**AIM OF THE EXERCISE**
Starting with the line that contains "Does the chart contain stacked bars?" and going through the last line below, write out those lines as a numbered list. Skip blank lines and leave the pictures out.
*-*-*
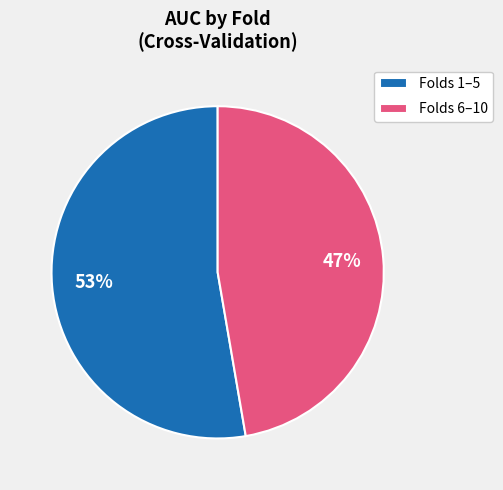

What percentage is the Folds 1–5 slice, to the nearest percent?

53%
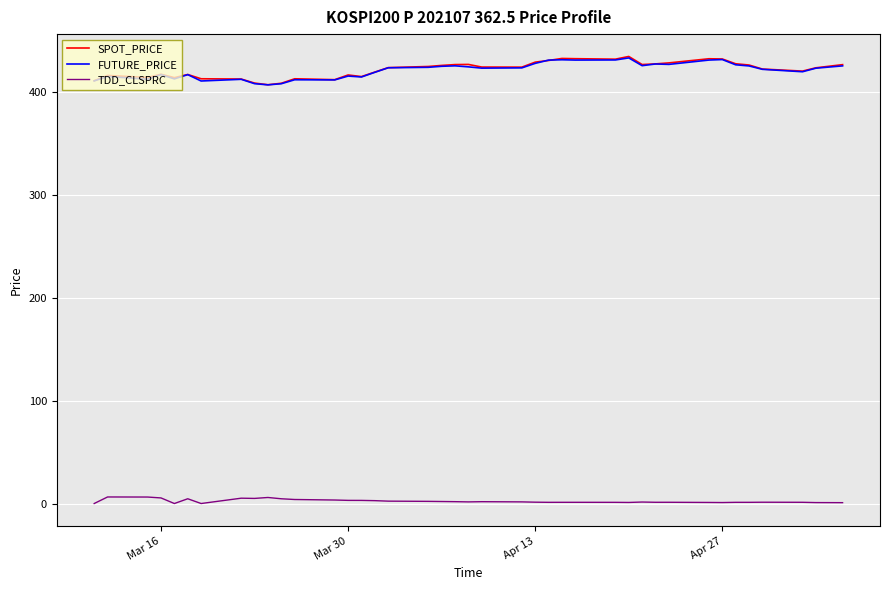

Which series ends up on top after the final intersection of SPOT_PRICE and FUTURE_PRICE?

SPOT_PRICE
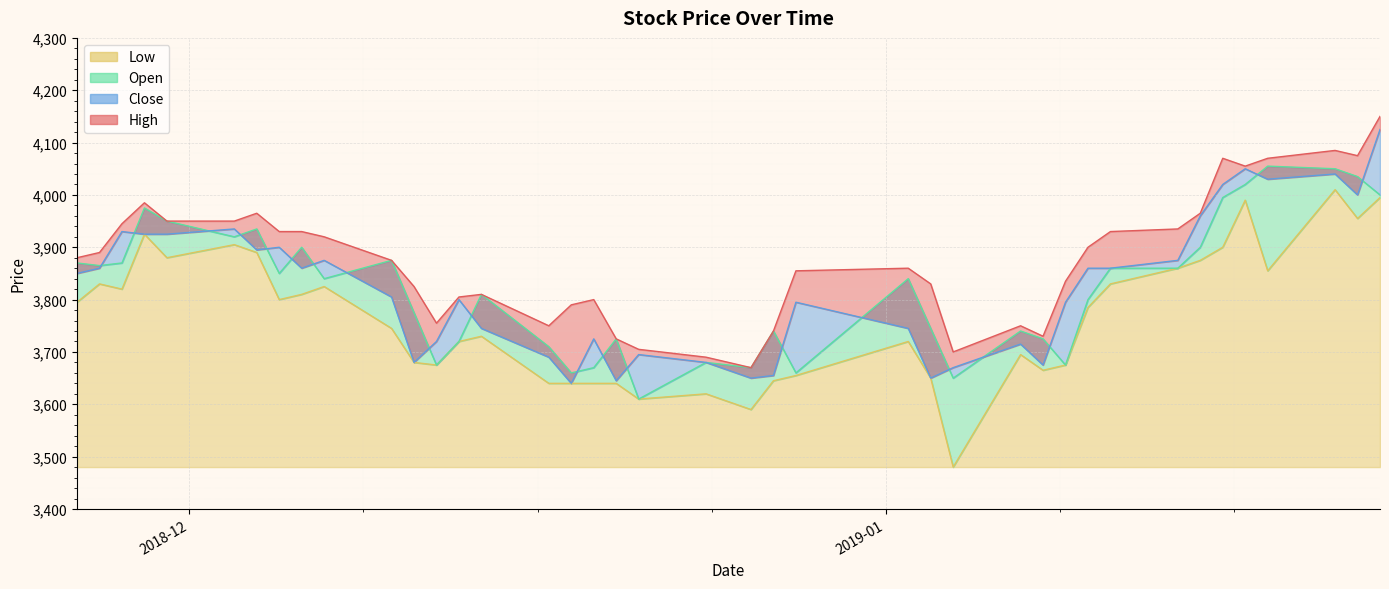

The value of Close at 2018-12-28 is 3795. True or false?

True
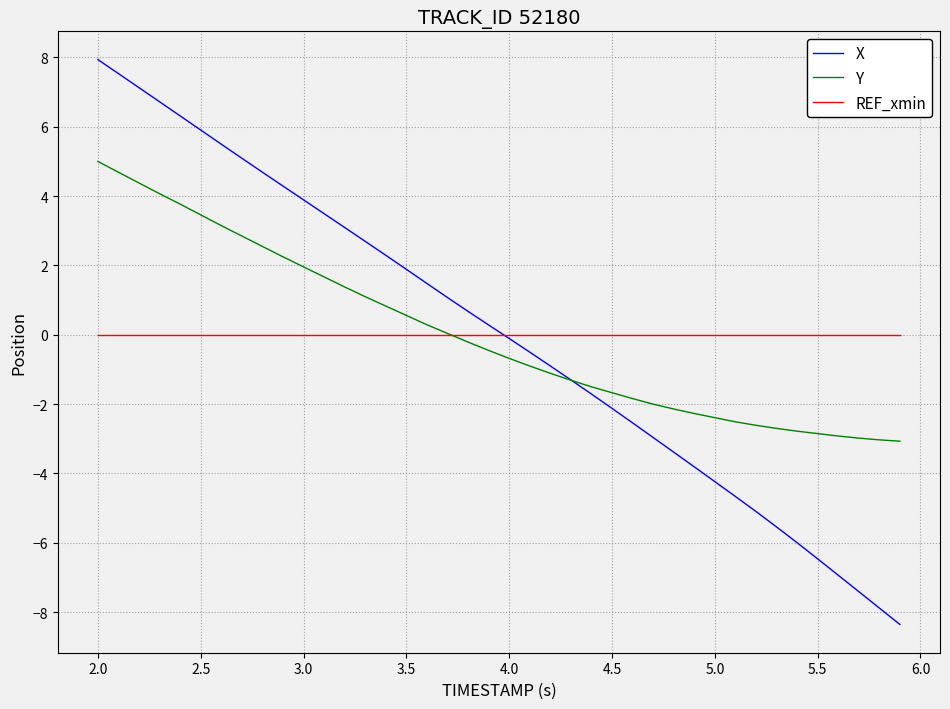

Which series has the widest spread of values?

X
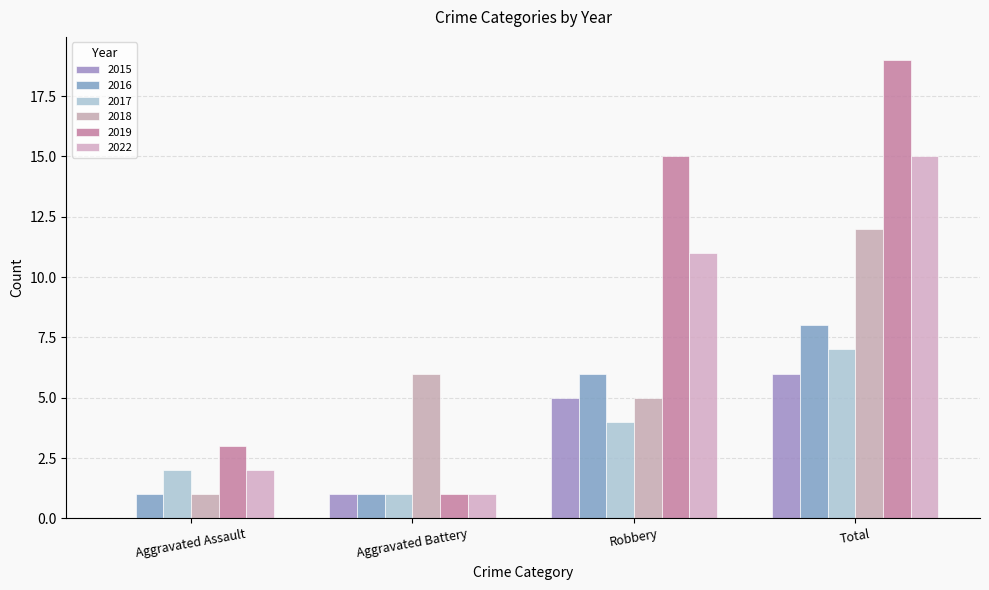

Does the chart contain stacked bars?

No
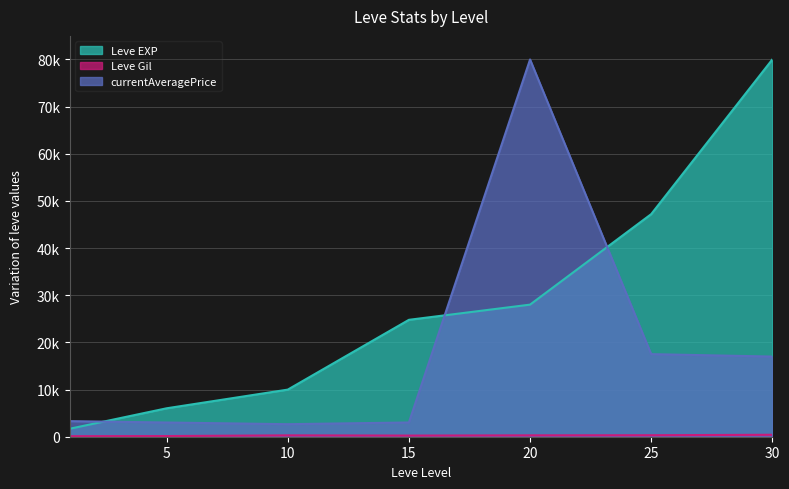

How many data points does each series have?

7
*-*-*
**PROBLEM SOLUTION**
1. Does the chart contain stacked bars?
2. No
3. How many data points does each series have?
4. 7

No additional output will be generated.